## Given problem A
Translate this sentence from the forum thread about drilling holes in a table into Spanish: "Heavy, sturdy, and machined flat on top, I thought it was perfect."

## Source document
================================

# Drilling holes in the table



## jmkasunich (Dec 5, 2021)

On purpose!

About four years ago I was finishing up a visit to HGR surplus and saw a couple of guys working in the parking lot.  They had purchased a four-head Rockwell gang drill press with a big cast iron table.  They were removing the heads (to sell on eBay) and were planning to take the table to the scrap yard a mile away.  Long story short, I bought it from them for $50, planning to use it as a welding bench.  Heavy, sturdy, and machined flat on top, I thought it was perfect.  And the price made it a "you suck" deal.

Turns out, you want to clamp stuff to a welding table.  And this drill press table has a coolant trough around the outside, making it impossible to use clamps on the edges.  So I started thinking about the "grid of 5/8 holes on 2" centers" approach to clamping.  But drilling all those holes.... 
In the meantime, I bolted a nice old Athol vise to it and have been using it for general metal mangling.

In January 2020, another trip to HGR found a mag drill at an affordable price.  Grabbed it.  But as usual, procrastination kicked in.

In September 2020, I finally ordered a 5/8" rotabroach from eBay.  But the seller canceled the order saying he was out of stock.  Procrastination resumed.

In August 2021 I ordered another cutter and it arrived.  But I was busy with other things and time passed.

On Thursday I had to fab up a couple rectangular frames for another project, and I was wishing I had proper clamping.

So yesterday I finally got going.  Figured out where the ribs and other obstacles are, laid out the hole pattern, center punched everything and started drilling.
Turns out the table is about 3/8" thick in the area where the drill press work would go, and almost an inch thick where the drill heads mounted.  I drilled 160 of the 224 holes by roughly midnight, then figured out it would be close to 3am when I finished.  So I'm going to do the last 64 today.




Good things come to those who wait.  At least that's what I tell myself.


----------



## Aukai (Dec 5, 2021)

Awesome, what brand of cutter, and how's it holding up?


----------



## jmkasunich (Dec 5, 2021)

Aukai said:


> Awesome, what brand of cutter, and how's it holding up?


Fein Jancy Slugger.  This one:  https://www.ebay.com/itm/222263371089

Holding up well so far, but this is free machining cast iron, not steel, so I'm not sure if its much of a test.  I'm running it dry to avoid making a paste out of the chips.

I did manage to blunt the tip of the center slug ejector pin - I think I dragged the drill across the table without raising it quite enough to clear and broke off the sharp tip.  Ground a new point and carried on.


----------



## Aukai (Dec 5, 2021)

I saw the pile of dust there. I have broken 2 Slugger cutters, I'm not sure if it's operator error, or not. They were making good Brillo pad swarf, and came apart, I was using through coolant too.


----------



## C-Bag (Dec 5, 2021)

There’s one of those tables down in LA they have been trying to sell on CL for $600. Talk about a chunk of iron! I’m glad to see you making it useful to you and saved it from the scrapper. 

BTW, YOU SUCK!


----------



## John O (Dec 5, 2021)

================================

## Exercise input
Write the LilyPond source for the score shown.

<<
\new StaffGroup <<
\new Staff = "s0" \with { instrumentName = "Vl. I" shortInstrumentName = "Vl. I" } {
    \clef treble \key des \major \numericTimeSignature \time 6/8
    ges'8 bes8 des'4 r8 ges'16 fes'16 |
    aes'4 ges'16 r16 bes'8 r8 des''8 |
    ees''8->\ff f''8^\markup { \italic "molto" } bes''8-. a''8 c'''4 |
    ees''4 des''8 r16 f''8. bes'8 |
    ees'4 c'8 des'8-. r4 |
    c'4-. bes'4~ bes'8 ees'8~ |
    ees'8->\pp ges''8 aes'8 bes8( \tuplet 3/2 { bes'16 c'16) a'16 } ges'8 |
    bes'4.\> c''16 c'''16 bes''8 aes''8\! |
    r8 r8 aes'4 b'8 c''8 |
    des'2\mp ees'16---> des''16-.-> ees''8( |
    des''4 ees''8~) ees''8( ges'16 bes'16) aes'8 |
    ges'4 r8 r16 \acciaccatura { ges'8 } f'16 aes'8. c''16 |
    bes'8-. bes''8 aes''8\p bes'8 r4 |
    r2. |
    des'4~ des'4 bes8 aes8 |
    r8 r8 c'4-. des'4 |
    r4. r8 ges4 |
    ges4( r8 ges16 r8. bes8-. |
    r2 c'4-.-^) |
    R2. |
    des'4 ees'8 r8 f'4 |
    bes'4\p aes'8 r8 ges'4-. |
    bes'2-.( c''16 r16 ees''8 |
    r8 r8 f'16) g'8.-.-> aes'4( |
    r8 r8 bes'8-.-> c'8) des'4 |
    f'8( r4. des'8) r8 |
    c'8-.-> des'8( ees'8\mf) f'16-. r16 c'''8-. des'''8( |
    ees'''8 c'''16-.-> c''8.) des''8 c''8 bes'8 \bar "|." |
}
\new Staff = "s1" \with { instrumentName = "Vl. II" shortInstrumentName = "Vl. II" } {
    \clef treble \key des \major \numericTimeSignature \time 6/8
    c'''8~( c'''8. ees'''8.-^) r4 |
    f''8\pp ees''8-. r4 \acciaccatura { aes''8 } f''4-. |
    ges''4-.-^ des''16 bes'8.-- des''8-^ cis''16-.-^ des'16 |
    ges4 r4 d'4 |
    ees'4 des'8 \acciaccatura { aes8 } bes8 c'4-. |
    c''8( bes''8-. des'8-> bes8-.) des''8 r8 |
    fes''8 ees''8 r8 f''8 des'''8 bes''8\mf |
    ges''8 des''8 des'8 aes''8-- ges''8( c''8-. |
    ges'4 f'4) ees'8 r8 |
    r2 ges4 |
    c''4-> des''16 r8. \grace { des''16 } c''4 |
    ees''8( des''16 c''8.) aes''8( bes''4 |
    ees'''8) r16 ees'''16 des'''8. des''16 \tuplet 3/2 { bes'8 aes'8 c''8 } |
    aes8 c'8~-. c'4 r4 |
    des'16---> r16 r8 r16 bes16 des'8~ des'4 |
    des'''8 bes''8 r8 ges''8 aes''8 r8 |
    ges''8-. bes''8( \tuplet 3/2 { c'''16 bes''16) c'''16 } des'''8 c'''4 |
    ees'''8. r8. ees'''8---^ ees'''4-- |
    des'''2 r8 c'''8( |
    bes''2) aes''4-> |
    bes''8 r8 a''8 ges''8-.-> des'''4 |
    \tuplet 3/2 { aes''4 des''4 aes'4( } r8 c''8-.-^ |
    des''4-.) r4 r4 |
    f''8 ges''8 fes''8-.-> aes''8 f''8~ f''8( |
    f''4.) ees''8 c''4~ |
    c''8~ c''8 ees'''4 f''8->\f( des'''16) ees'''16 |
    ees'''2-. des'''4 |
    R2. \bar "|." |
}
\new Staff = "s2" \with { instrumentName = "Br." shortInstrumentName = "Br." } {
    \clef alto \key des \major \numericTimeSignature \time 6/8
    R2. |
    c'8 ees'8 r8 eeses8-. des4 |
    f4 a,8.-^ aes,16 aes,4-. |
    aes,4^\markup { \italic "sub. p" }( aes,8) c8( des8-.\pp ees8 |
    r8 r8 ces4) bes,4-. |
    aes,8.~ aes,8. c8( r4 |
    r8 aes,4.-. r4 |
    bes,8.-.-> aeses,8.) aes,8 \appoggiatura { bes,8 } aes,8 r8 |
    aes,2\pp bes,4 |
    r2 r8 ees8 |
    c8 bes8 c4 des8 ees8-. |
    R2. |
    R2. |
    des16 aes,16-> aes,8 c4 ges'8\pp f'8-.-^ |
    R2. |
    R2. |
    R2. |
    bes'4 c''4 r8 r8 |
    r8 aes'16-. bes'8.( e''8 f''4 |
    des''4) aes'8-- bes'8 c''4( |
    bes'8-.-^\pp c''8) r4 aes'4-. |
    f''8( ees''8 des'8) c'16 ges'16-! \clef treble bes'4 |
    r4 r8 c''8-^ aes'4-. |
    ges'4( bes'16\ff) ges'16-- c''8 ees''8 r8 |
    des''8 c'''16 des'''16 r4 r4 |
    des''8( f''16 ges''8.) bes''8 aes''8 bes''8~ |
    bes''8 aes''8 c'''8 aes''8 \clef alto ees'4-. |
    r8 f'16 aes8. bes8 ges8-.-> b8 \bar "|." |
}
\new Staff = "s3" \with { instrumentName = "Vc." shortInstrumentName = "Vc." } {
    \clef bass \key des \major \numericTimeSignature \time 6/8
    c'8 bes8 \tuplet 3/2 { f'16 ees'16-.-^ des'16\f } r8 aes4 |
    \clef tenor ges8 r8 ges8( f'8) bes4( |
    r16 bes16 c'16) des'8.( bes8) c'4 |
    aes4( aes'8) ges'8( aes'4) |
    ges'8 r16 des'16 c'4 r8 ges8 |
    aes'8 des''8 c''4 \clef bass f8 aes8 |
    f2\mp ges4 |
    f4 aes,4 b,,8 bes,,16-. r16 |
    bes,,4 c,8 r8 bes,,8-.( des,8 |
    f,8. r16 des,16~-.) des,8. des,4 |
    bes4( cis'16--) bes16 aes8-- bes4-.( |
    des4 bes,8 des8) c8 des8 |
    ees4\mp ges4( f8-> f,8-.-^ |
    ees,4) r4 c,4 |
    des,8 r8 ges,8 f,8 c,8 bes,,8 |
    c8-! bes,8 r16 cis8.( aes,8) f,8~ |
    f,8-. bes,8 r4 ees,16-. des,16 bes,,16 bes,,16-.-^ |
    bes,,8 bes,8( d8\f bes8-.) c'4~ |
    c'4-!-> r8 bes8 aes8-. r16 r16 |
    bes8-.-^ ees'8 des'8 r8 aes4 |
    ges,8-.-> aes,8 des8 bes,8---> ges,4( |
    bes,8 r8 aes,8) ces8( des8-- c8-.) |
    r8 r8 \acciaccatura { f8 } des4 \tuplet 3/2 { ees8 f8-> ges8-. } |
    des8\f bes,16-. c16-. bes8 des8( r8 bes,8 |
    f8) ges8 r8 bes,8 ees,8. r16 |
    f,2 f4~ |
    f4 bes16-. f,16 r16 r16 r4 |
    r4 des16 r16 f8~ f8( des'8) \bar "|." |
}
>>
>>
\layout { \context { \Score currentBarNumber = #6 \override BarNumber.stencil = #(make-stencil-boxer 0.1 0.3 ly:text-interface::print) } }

================================

## Given problem B
Count the lines in the rows above that contain the string "instrumentName", and reply with only that number.

## Exercise response A
Pesada, robusta y mecanizada plana en la parte superior, pensé que era perfecta.

## Exercise response B
4